Algún penalista de gran autoridad ha argumentado sobre las deficiencias técnicas del actual delito de sedición y ha sugerido que lo que habría que hacer es penalizar, también, la deslealtad constitucional. Tal vez los especialistas puedan construir un tipo penal al respecto.

No parece fácil, porque nuestra generosa democracia, a diferencia de Alemania o Italia, no es militante y protege el derecho de cualquier ciudadano a defender y promover la independencia de cualquier parte del territorio nacional, siempre que respeten las reglas de cambio que son las establecidas en la Constitución para su reforma.
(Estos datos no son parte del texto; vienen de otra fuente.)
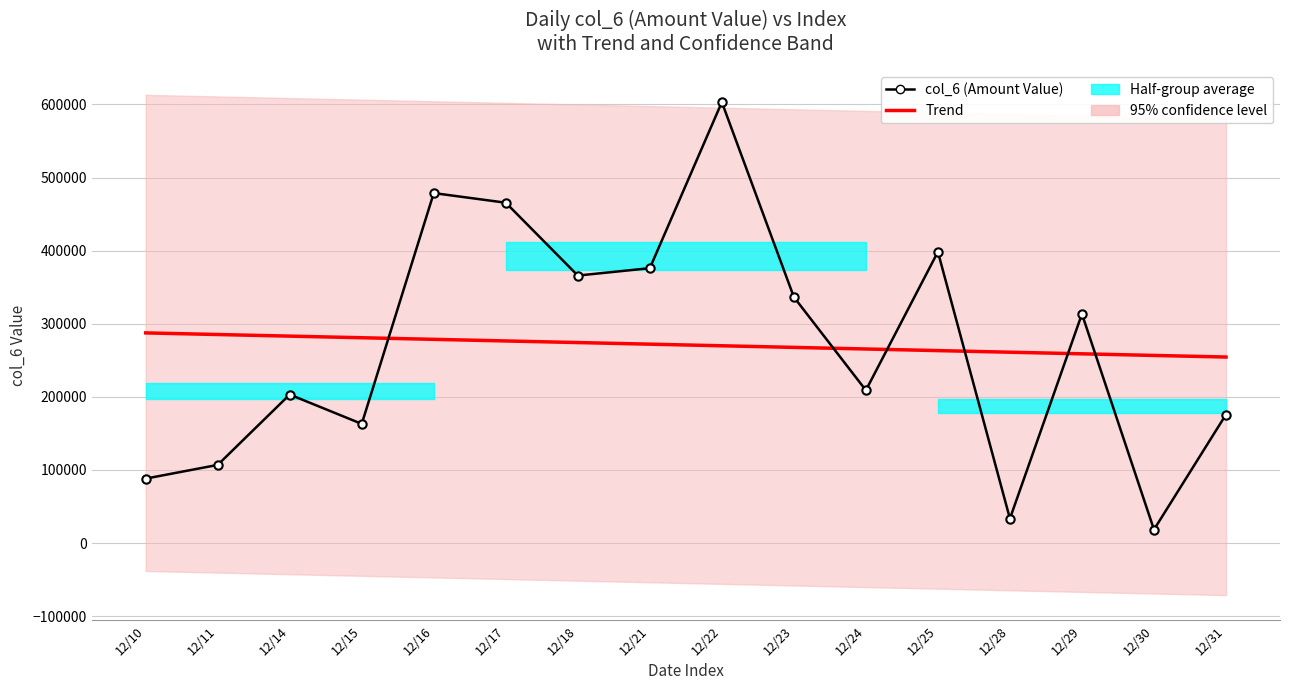

At how many categories does at least one series exceed 562096?

1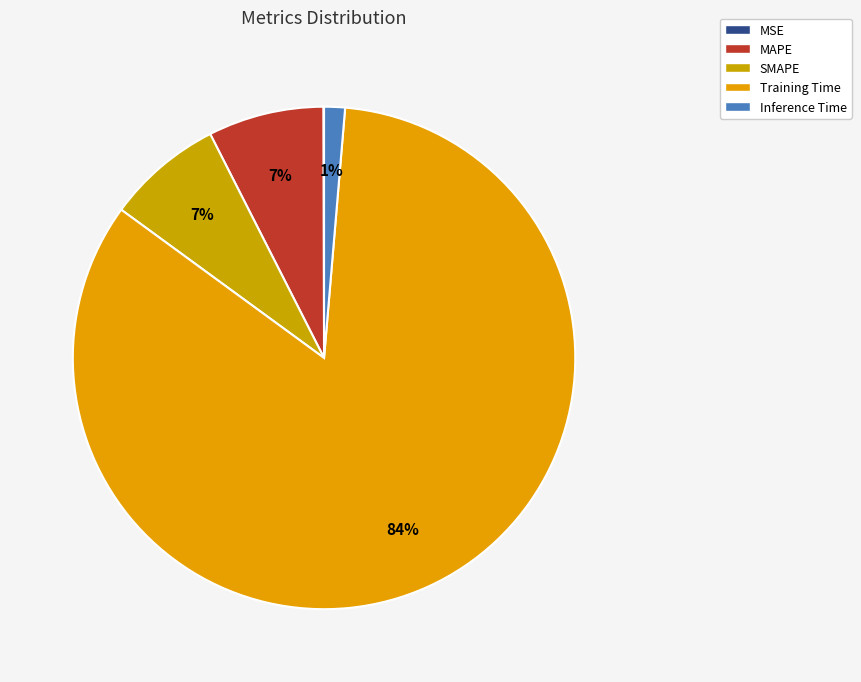

To the nearest percent, what is the difference between the largest and smallest slice percentages?

84%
Por ello, si finalmente se elimina el delito de sedición (cosa que puede tener graves repercusiones en el proceso pendiente en instancias supranacionales), tiene en todo caso que tipificarse la conspiración y tentativa de modificar la estructura del Estado por vías que no estén previstas en el título X la Constitución.

Si no se hace así, se debilitará la estabilidad de nuestro orden constitucional y quedará claro que, como decía Humpty-Dumpty a Alicia, lo que con esta proposición se quiere hacer es que las palabras de la ley penal signifiquen lo que se quiera según convenga para mantener el poder.

A pocos días de celebrar el 44º aniversario de la Constitución y ante la posibilidad de que se desarme más a nuestro Estado de Derecho con esta proposición de ley, tal vez no sea ocioso recordar a los legisladores estas sabias palabras de un gran constitucionalista sobre la voluntad de poder y la voluntad de Constitución.

"La Constitución", decía Konrad Hesse, "se vuelve fuerza actuante cuando dicha tarea es asumida, cuando se está dispuesto a hacer determinar la conducta propia por el orden regulado por la Constitución. Cuando se está decidido a imponer ese orden frente a cualquier cuestionamiento o ataque en base a circunstanciales consideraciones de utilidad. Cuando, por tanto, en la conciencia general y concretamente en la conciencia de los responsables de la vida constitucional se halla viva no solamente la voluntad de poder sino, sobre todo, la voluntad de Constitución".

Virgilio Zapatero es catedrático emérito, exrector de la Universidad de Alcalá y exministro de Relaciones con las Cortes.